Each entry needs to be duplicated exactly.

___ MATERIAL TO PROCESS

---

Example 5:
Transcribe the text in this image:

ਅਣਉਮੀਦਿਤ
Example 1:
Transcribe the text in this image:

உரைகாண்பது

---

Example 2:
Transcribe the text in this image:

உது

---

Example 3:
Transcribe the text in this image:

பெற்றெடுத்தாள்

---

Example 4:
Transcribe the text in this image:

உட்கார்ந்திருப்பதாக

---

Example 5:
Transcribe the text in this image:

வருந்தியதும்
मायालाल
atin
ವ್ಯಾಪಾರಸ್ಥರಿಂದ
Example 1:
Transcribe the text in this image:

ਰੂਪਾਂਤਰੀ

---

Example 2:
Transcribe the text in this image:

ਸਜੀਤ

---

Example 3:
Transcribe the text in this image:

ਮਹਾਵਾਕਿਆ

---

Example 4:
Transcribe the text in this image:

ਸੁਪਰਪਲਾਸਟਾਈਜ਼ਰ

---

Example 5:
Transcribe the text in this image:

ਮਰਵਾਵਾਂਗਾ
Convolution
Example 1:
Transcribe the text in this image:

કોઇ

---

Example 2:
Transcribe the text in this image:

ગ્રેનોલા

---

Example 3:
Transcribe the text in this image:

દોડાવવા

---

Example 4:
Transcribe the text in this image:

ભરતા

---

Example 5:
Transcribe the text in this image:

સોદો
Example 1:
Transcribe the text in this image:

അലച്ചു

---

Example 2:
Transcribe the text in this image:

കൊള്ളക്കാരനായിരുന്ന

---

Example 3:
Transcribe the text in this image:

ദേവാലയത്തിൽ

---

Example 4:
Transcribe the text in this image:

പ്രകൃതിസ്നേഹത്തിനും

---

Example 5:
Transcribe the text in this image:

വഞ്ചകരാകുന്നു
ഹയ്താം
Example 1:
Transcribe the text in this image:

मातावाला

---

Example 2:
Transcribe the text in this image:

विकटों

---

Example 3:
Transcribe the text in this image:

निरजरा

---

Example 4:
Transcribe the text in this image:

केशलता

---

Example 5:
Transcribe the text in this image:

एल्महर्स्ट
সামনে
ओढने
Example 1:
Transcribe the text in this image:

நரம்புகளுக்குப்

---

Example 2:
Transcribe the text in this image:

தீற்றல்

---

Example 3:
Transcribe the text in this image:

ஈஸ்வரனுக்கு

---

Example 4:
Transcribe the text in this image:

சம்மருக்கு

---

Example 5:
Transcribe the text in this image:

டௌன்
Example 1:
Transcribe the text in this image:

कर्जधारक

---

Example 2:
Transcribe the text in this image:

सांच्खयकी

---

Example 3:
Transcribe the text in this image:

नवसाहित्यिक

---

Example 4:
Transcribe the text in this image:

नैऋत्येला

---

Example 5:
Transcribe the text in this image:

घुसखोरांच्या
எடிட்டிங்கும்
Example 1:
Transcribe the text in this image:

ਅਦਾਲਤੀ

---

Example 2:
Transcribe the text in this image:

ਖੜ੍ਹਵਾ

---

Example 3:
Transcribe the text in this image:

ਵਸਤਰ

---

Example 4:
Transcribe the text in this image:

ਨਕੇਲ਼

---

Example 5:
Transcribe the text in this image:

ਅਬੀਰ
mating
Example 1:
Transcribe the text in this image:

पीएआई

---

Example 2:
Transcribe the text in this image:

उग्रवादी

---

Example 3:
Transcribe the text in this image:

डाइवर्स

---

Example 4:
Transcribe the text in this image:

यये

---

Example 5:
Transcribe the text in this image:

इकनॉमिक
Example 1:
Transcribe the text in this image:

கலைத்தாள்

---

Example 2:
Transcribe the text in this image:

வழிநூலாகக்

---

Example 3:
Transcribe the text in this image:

______

### [TASK OUTPUT]
---

Example 5:
Transcribe the text in this image:

ਅਣਉਮੀਦਿਤ
Example 1:
Transcribe the text in this image:

உரைகாண்பது

---

Example 2:
Transcribe the text in this image:

உது

---

Example 3:
Transcribe the text in this image:

பெற்றெடுத்தாள்

---

Example 4:
Transcribe the text in this image:

உட்கார்ந்திருப்பதாக

---

Example 5:
Transcribe the text in this image:

வருந்தியதும்
मायालाल
atin
ವ್ಯಾಪಾರಸ್ಥರಿಂದ
Example 1:
Transcribe the text in this image:

ਰੂਪਾਂਤਰੀ

---

Example 2:
Transcribe the text in this image:

ਸਜੀਤ

---

Example 3:
Transcribe the text in this image:

ਮਹਾਵਾਕਿਆ

---

Example 4:
Transcribe the text in this image:

ਸੁਪਰਪਲਾਸਟਾਈਜ਼ਰ

---

Example 5:
Transcribe the text in this image:

ਮਰਵਾਵਾਂਗਾ
Convolution
Example 1:
Transcribe the text in this image:

કોઇ

---

Example 2:
Transcribe the text in this image:

ગ્રેનોલા

---

Example 3:
Transcribe the text in this image:

દોડાવવા

---

Example 4:
Transcribe the text in this image:

ભરતા

---

Example 5:
Transcribe the text in this image:

સોદો
Example 1:
Transcribe the text in this image:

അലച്ചു

---

Example 2:
Transcribe the text in this image:

കൊള്ളക്കാരനായിരുന്ന

---

Example 3:
Transcribe the text in this image:

ദേവാലയത്തിൽ

---

Example 4:
Transcribe the text in this image:

പ്രകൃതിസ്നേഹത്തിനും

---

Example 5:
Transcribe the text in this image:

വഞ്ചകരാകുന്നു
ഹയ്താം
Example 1:
Transcribe the text in this image:

मातावाला

---

Example 2:
Transcribe the text in this image:

विकटों

---

Example 3:
Transcribe the text in this image:

निरजरा

---

Example 4:
Transcribe the text in this image:

केशलता

---

Example 5:
Transcribe the text in this image:

एल्महर्स्ट
সামনে
ओढने
Example 1:
Transcribe the text in this image:

நரம்புகளுக்குப்

---

Example 2:
Transcribe the text in this image:

தீற்றல்

---

Example 3:
Transcribe the text in this image:

ஈஸ்வரனுக்கு

---

Example 4:
Transcribe the text in this image:

சம்மருக்கு

---

Example 5:
Transcribe the text in this image:

டௌன்
Example 1:
Transcribe the text in this image:

कर्जधारक

---

Example 2:
Transcribe the text in this image:

सांच्खयकी

---

Example 3:
Transcribe the text in this image:

नवसाहित्यिक

---

Example 4:
Transcribe the text in this image:

नैऋत्येला

---

Example 5:
Transcribe the text in this image:

घुसखोरांच्या
எடிட்டிங்கும்
Example 1:
Transcribe the text in this image:

ਅਦਾਲਤੀ

---

Example 2:
Transcribe the text in this image:

ਖੜ੍ਹਵਾ

---

Example 3:
Transcribe the text in this image:

ਵਸਤਰ

---

Example 4:
Transcribe the text in this image:

ਨਕੇਲ਼

---

Example 5:
Transcribe the text in this image:

ਅਬੀਰ
mating
Example 1:
Transcribe the text in this image:

पीएआई

---

Example 2:
Transcribe the text in this image:

उग्रवादी

---

Example 3:
Transcribe the text in this image:

डाइवर्स

---

Example 4:
Transcribe the text in this image:

यये

---

Example 5:
Transcribe the text in this image:

इकनॉमिक
Example 1:
Transcribe the text in this image:

கலைத்தாள்

---

Example 2:
Transcribe the text in this image:

வழிநூலாகக்

---

Example 3:
Transcribe the text in this image:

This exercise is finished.